Photo: Bill Hebert
Really, It Is Kind of Huge
by Megan Bridge
I went to see “Experiencing people as really kind of huge” by BodyFields Performance Collective last Friday. BodyFields was founded by Nikki Roberts and Briel Driscoll while they were undergrads at Temple in the not-so-distant past. A quick look at the company’s website and marketing information for Fringe told me two things that make me really glad that the Philly dance scene is attracting, and keeping, artists like these. First, “BodyFields strives to make art accessible to a larger economic group. Their show this year will be $5-$20 sliding scale....a system of payment that encourages economic equality because it offers different prices based on self-assigned income brackets.” Smart dancers with an articulated (and socially conscious) economic agenda. I like them already. Second, the bios on the site reveal a kind of curiosity and openness about physicality that I think many young dancers are hard-pressed to articulate, especially so fresh out of academia. For Shailer Kern-Carruth, "Process takes first priority in her work as she searches for understanding rather than definition."
The dancers entered in a tangle of movement, slowly traversing the space (the Parish Room at the First Unitarian Church at 21st and Chestnut). Their faces revealed a self-conscious grace. I could feel them feel us watching them. Not quite Deborah Hay’s
“inviting being seen,” this collective presence was younger, more nervous, but somehow also self-aware. The traveling six-headed cuddle-puddle resolved into a duet between dancers Megan Quinn and Bobby Szafranski. She tried to squeeze into his pocket. They worked together; there was none of the competitive posturing I’ve grown accustomed to seeing in a lot of younger companies’ work. In fact, all the dancers seemed joined by commitment to a common task: to be embodied, watchful, and open to possibility. The dancing wasn’t about “success” or “failure” or looking beautiful. But it also wasn’t
not about these things.
BodyFields was joined, for this performance, by collaborators
Son Step, a local Philly band with a new album coming out next month. The sound was all crashing waves of gorgeousness, and the musicians were easy on the eyes in their clingy and coordinated teal and beige sweats. The tones were mellow, clear, and heavy; the basses (one electric, one upright)--buzzy and visceral. Lush vocals made me want to snuggle up inside this quartet’s enveloping harmonies.

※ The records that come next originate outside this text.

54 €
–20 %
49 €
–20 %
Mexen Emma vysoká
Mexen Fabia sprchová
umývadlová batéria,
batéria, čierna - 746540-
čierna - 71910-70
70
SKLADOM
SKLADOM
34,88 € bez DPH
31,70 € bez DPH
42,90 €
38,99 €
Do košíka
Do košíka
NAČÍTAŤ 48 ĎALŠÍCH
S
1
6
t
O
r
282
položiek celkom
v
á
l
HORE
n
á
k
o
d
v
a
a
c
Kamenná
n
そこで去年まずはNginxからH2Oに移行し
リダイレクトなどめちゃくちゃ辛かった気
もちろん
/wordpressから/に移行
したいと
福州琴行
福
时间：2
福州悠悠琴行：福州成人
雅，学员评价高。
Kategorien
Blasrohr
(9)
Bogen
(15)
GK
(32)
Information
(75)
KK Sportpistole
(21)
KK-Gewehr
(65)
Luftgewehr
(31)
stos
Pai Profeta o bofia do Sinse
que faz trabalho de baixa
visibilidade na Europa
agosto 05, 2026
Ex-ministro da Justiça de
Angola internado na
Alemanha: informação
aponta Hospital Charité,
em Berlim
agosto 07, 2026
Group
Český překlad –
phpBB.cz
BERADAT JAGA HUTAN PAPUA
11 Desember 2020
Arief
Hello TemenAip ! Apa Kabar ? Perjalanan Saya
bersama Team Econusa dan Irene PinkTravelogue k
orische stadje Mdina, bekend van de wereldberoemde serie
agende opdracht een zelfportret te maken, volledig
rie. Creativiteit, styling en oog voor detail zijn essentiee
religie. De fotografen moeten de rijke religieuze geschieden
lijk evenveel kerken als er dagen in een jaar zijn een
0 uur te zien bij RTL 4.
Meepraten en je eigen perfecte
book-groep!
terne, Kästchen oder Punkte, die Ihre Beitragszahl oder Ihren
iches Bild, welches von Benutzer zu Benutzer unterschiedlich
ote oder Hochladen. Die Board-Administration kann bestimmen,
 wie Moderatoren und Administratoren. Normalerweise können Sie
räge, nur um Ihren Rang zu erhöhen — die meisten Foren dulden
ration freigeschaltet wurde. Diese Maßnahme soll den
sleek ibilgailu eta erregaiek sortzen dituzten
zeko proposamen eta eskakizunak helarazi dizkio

A crash of kick drum and cymbals from Son Step served as an instantaneous transition to more “localized” percussion...dancer Jonathan Childs with Szafranski picked up on-stage instruments (including a ukelele) and started strumming and beating time. The four women performed a lively dance that never left the floor--all slithering rhythmic kicks, crunches, flips of the hips, and side bends. I saw bruised shins.
The next few sections fell apart a bit for me. The dancer-musicians had nothing on Son Step, their loops were repetitive and an effort towards group singing didn’t go quite far enough. A treatment of text about a whale seemed a bit thrown away.
But when it took the dancers a long (really long) time to melt to the floor and create a chain of bodies across the stage in slow motion, I also had the time to sit back and reflect on how this kind of dancing reminds me how good it feels to have a body. I wonder if others in the audience can relate kinesthetically in the same way or if this is just a dancer thing. In the slowness I find myself being drawn to watch how one dancer’s big toe slides over another’s calf... and I can somehow see how it feels because of the dancers’ quiet openness to each other’s physicality. I sense that they trust each other, that they know each other’s bodies in a way that comes only out of repetition, out of familiarity with structures. All of this reminds me of
a book I read recently, and I can see these dancers working through ideas of physical intelligence. They are at home in their bodies, at home in making, and I can just tell that they are having a rip-roaring good time.
BodyFields Performance Collective and Son Step, Experiencing people as really kind of huge, First Unitarian Church, 2125 Chestnut St.